Exercise requirements - Only the lines with "tail" in them need to be copied from the listing.

The records -
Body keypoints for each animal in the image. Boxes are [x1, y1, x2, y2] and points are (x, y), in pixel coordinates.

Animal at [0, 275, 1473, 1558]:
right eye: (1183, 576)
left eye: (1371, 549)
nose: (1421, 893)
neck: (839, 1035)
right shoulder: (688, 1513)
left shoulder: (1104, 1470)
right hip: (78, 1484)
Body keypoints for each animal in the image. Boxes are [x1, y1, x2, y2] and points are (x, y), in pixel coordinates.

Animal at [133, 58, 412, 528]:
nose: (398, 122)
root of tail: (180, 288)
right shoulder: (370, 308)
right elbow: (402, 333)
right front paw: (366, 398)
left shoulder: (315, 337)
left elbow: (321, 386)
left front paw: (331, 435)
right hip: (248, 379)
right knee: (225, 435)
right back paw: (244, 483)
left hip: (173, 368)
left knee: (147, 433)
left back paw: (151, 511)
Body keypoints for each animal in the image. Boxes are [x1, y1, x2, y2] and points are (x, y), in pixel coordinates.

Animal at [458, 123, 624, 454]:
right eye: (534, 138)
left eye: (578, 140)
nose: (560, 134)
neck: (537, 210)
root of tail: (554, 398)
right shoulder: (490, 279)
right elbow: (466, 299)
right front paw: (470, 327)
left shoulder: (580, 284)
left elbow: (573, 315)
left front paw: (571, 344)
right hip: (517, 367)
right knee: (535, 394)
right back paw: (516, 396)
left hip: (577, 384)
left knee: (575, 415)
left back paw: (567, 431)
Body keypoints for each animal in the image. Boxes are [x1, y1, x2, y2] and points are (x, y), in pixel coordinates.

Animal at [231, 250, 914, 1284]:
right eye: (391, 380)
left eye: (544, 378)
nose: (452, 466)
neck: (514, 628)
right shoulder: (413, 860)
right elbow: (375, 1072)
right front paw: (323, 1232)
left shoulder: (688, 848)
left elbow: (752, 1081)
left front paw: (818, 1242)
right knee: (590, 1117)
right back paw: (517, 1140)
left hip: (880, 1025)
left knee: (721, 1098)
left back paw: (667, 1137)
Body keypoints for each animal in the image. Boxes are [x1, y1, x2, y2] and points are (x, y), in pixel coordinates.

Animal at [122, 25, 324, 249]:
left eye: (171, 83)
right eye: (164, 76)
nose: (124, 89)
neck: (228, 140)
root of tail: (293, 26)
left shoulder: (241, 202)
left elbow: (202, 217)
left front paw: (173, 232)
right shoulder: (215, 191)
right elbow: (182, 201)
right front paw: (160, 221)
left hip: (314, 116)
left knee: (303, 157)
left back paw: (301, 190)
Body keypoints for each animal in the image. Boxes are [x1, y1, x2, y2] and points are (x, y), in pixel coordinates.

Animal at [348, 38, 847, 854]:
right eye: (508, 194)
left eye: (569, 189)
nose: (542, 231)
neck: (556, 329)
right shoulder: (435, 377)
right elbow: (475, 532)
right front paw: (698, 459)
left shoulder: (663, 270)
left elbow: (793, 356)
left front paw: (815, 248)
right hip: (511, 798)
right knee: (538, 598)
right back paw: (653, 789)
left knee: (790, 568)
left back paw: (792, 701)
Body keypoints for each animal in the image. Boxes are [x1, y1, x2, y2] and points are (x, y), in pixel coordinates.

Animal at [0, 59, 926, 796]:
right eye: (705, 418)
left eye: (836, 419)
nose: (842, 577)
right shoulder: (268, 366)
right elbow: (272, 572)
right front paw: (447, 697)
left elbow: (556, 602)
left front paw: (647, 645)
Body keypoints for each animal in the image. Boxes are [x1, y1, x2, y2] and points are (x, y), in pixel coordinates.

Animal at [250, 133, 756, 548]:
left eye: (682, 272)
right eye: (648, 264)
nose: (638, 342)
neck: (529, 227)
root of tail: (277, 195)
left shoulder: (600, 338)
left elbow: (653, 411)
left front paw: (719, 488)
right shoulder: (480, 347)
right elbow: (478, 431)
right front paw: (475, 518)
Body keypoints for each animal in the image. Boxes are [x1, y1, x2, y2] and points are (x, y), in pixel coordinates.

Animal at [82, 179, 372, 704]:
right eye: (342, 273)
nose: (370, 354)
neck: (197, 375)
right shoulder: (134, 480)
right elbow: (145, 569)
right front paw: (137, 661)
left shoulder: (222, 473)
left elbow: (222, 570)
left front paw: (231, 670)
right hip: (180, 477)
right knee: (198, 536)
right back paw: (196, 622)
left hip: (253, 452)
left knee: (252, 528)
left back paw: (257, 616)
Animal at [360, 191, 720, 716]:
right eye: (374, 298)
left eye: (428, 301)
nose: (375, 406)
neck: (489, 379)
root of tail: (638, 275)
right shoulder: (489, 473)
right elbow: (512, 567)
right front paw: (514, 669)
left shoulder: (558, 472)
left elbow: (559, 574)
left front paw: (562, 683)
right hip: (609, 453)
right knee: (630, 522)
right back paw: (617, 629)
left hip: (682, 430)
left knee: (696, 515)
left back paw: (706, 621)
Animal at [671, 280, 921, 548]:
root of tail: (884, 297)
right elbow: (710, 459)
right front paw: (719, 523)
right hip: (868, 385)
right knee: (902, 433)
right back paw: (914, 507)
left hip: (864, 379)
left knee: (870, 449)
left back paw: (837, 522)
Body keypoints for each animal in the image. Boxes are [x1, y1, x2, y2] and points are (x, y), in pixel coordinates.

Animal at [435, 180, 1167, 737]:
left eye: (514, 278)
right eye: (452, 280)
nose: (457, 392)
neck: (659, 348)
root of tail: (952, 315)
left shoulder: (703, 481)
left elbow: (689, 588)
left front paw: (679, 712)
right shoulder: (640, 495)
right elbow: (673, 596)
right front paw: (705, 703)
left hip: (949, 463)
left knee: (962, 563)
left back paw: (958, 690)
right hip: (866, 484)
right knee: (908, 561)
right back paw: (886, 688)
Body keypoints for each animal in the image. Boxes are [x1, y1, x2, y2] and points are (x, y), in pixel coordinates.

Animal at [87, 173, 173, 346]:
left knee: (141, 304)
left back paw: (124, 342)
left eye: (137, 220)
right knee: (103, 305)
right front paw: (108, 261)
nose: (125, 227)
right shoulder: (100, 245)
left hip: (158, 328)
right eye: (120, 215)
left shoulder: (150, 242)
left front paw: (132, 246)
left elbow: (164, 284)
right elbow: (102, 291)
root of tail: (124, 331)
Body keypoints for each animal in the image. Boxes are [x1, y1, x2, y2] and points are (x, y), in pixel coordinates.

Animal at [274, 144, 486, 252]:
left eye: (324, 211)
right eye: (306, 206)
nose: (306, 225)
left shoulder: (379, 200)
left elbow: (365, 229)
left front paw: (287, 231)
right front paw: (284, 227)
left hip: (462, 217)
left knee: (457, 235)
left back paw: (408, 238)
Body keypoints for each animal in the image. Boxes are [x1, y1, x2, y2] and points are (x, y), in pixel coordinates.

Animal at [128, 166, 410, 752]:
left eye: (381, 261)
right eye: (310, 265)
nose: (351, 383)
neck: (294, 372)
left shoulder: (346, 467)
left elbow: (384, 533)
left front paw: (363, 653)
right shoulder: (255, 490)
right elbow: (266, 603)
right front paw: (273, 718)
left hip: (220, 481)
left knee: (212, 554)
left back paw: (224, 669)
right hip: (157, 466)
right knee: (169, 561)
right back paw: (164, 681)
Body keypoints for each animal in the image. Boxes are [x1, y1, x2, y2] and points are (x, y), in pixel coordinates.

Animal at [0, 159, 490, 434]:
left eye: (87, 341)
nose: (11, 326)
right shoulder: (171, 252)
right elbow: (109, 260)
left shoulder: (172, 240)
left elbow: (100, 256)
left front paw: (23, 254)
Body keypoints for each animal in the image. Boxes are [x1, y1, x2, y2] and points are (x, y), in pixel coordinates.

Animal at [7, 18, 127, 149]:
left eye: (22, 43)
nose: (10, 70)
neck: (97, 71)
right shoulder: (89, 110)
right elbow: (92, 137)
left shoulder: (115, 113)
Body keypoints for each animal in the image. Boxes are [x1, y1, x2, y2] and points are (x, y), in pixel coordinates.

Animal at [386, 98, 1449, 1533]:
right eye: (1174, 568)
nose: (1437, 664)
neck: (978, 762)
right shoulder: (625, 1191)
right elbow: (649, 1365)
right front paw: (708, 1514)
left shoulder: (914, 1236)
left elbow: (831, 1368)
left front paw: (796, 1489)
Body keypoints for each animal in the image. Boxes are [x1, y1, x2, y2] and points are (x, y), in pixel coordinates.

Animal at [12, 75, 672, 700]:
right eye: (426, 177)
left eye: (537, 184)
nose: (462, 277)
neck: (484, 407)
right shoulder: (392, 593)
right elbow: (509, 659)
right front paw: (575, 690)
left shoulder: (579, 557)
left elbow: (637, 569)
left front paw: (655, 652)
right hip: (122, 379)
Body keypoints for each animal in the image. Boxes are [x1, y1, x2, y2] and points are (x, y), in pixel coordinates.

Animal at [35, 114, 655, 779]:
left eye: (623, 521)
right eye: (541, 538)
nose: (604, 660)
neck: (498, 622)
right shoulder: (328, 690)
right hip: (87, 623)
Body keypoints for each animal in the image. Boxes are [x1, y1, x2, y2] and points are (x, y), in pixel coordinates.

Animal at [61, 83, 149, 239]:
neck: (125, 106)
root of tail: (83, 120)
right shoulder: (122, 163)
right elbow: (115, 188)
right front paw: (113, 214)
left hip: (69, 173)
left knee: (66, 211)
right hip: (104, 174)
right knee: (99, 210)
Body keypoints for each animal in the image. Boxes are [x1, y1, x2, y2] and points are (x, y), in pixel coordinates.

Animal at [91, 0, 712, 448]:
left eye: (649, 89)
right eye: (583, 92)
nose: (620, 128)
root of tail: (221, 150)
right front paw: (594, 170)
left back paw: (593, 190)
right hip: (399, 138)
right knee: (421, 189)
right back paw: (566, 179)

Response -
root of tail: (180, 288)
root of tail: (554, 398)
root of tail: (293, 26)
root of tail: (277, 195)
root of tail: (638, 275)
root of tail: (884, 297)
root of tail: (952, 315)
root of tail: (124, 331)
root of tail: (83, 120)
root of tail: (221, 150)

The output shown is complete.